» **WORK INSTRUCTION**: Task for the records below: copy exactly, and only, the line containing "(636, 785) // -> (278, 1064) none" and every line after it to the end, with pictures left out.

» **GIVEN ENTRIES**:
________

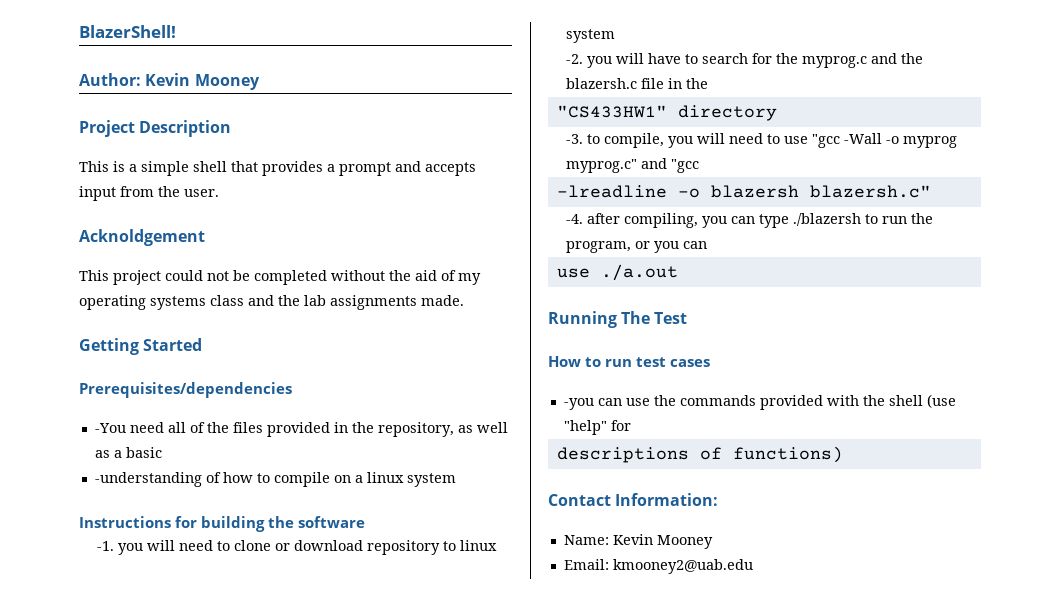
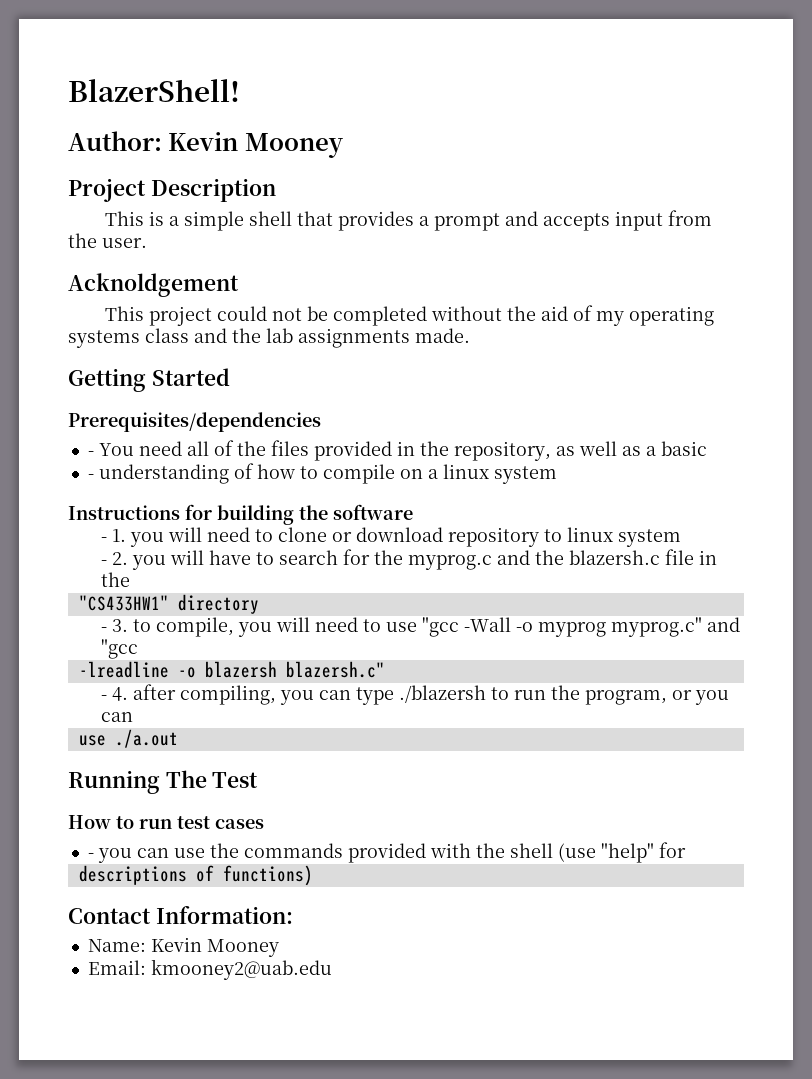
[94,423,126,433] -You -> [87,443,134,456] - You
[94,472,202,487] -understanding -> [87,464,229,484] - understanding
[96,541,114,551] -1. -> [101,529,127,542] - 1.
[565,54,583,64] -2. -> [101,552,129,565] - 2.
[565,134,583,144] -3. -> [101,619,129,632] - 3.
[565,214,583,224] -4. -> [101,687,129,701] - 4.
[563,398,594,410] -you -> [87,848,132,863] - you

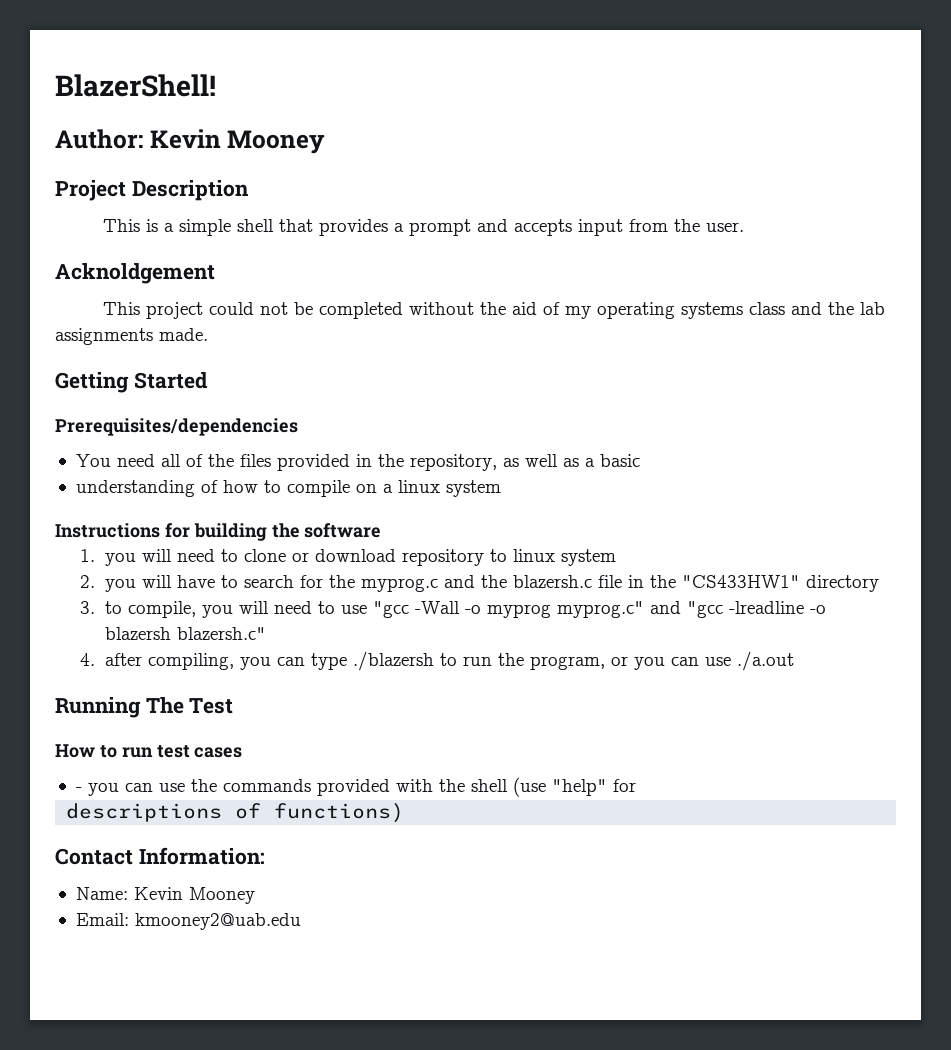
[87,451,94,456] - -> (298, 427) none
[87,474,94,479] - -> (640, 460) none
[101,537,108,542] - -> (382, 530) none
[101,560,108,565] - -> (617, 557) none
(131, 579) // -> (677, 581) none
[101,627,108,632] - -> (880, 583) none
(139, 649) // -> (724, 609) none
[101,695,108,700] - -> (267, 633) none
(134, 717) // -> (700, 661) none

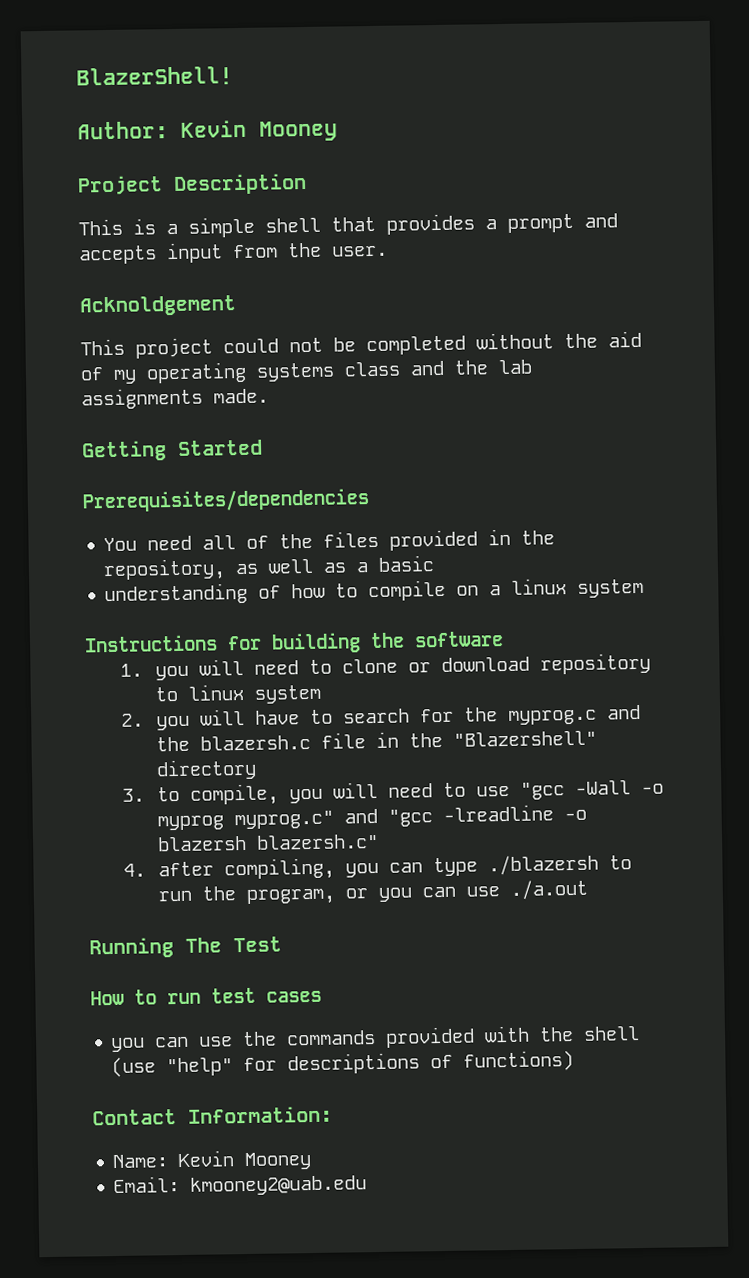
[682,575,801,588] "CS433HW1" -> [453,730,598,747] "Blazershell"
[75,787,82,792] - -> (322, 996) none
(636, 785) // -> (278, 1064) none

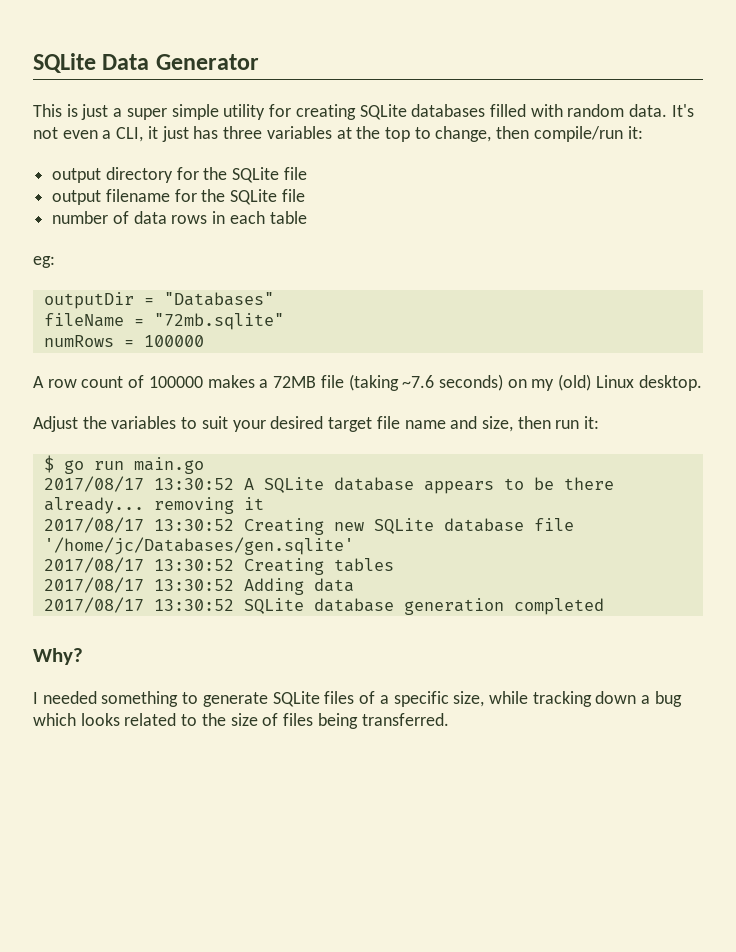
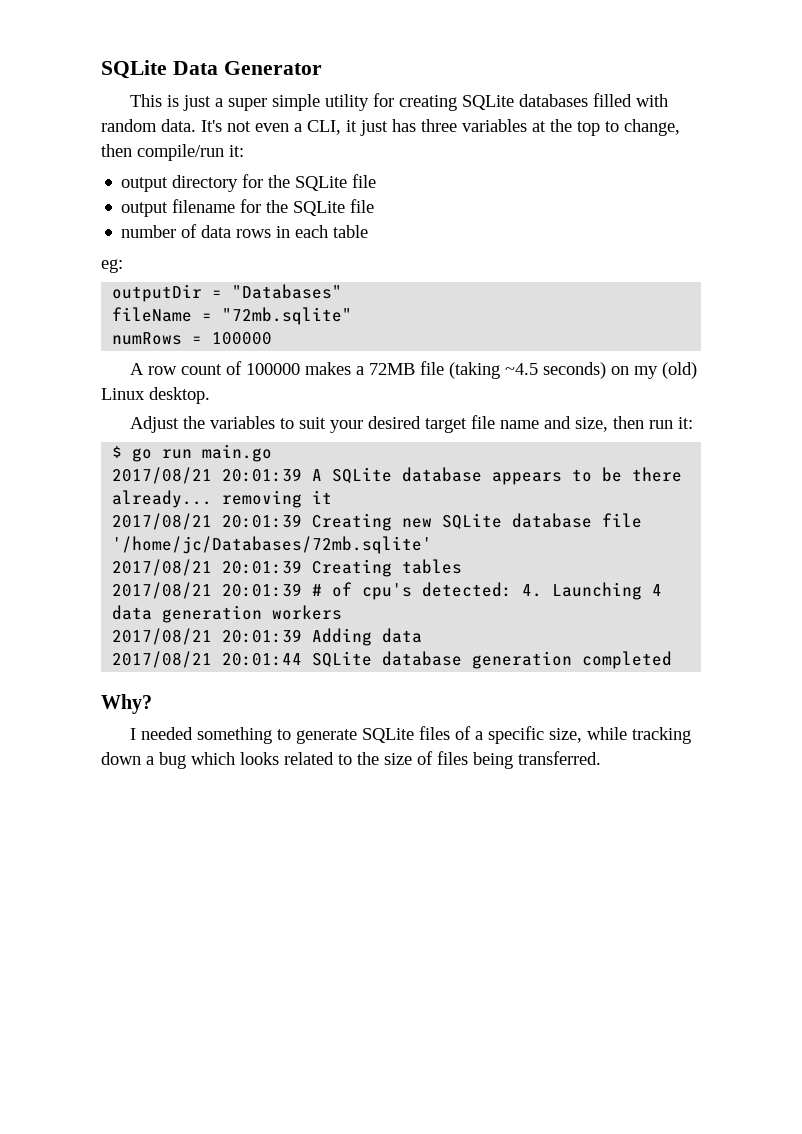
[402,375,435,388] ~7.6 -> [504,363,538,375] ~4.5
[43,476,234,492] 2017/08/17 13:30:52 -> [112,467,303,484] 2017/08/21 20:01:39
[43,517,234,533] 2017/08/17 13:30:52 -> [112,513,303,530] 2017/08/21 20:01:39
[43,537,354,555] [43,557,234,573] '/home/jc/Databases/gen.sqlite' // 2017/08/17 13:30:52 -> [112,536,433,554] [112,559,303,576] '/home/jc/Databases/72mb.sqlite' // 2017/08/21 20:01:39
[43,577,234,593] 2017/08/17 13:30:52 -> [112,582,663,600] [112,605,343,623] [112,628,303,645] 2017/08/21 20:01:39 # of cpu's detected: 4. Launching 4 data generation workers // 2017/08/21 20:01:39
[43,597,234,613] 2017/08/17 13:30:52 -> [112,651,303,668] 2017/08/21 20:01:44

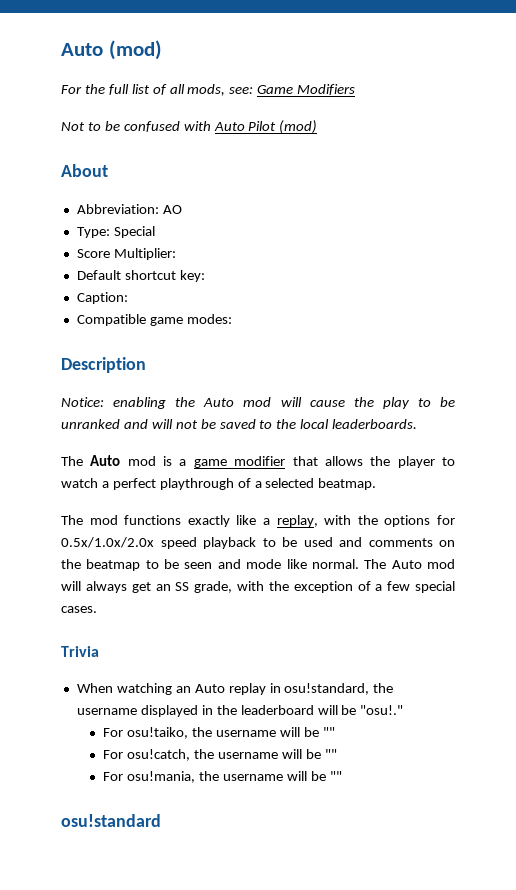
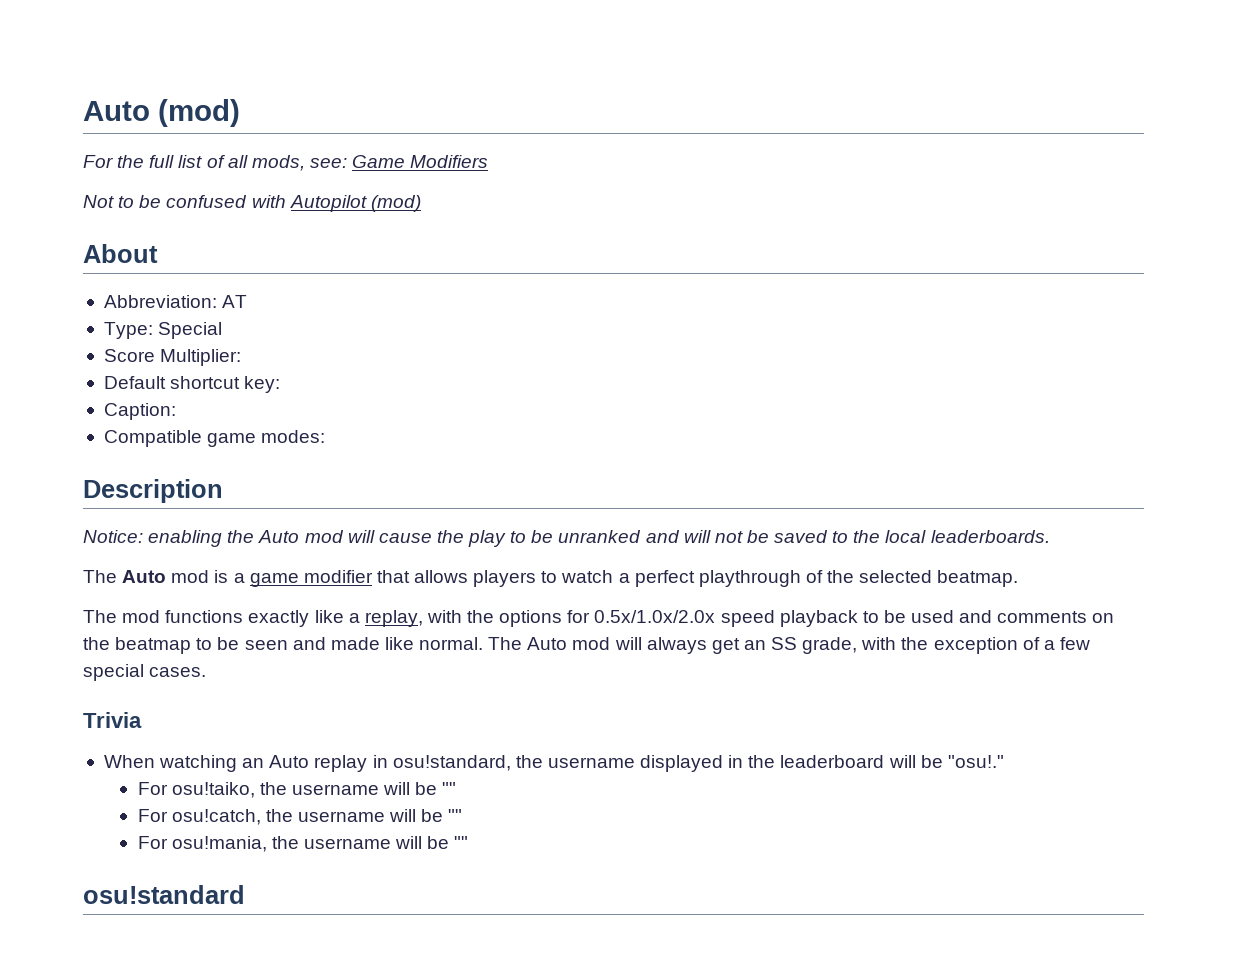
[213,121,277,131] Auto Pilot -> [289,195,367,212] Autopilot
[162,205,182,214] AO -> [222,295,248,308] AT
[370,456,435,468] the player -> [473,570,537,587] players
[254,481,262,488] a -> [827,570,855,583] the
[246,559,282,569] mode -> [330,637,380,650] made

________

» **ANSWER SECTION**:
(636, 785) // -> (278, 1064) none

[402,375,435,388] ~7.6 -> [504,363,538,375] ~4.5
[43,476,234,492] 2017/08/17 13:30:52 -> [112,467,303,484] 2017/08/21 20:01:39
[43,517,234,533] 2017/08/17 13:30:52 -> [112,513,303,530] 2017/08/21 20:01:39
[43,537,354,555] [43,557,234,573] '/home/jc/Databases/gen.sqlite' // 2017/08/17 13:30:52 -> [112,536,433,554] [112,559,303,576] '/home/jc/Databases/72mb.sqlite' // 2017/08/21 20:01:39
[43,577,234,593] 2017/08/17 13:30:52 -> [112,582,663,600] [112,605,343,623] [112,628,303,645] 2017/08/21 20:01:39 # of cpu's detected: 4. Launching 4 data generation workers // 2017/08/21 20:01:39
[43,597,234,613] 2017/08/17 13:30:52 -> [112,651,303,668] 2017/08/21 20:01:44

[213,121,277,131] Auto Pilot -> [289,195,367,212] Autopilot
[162,205,182,214] AO -> [222,295,248,308] AT
[370,456,435,468] the player -> [473,570,537,587] players
[254,481,262,488] a -> [827,570,855,583] the
[246,559,282,569] mode -> [330,637,380,650] made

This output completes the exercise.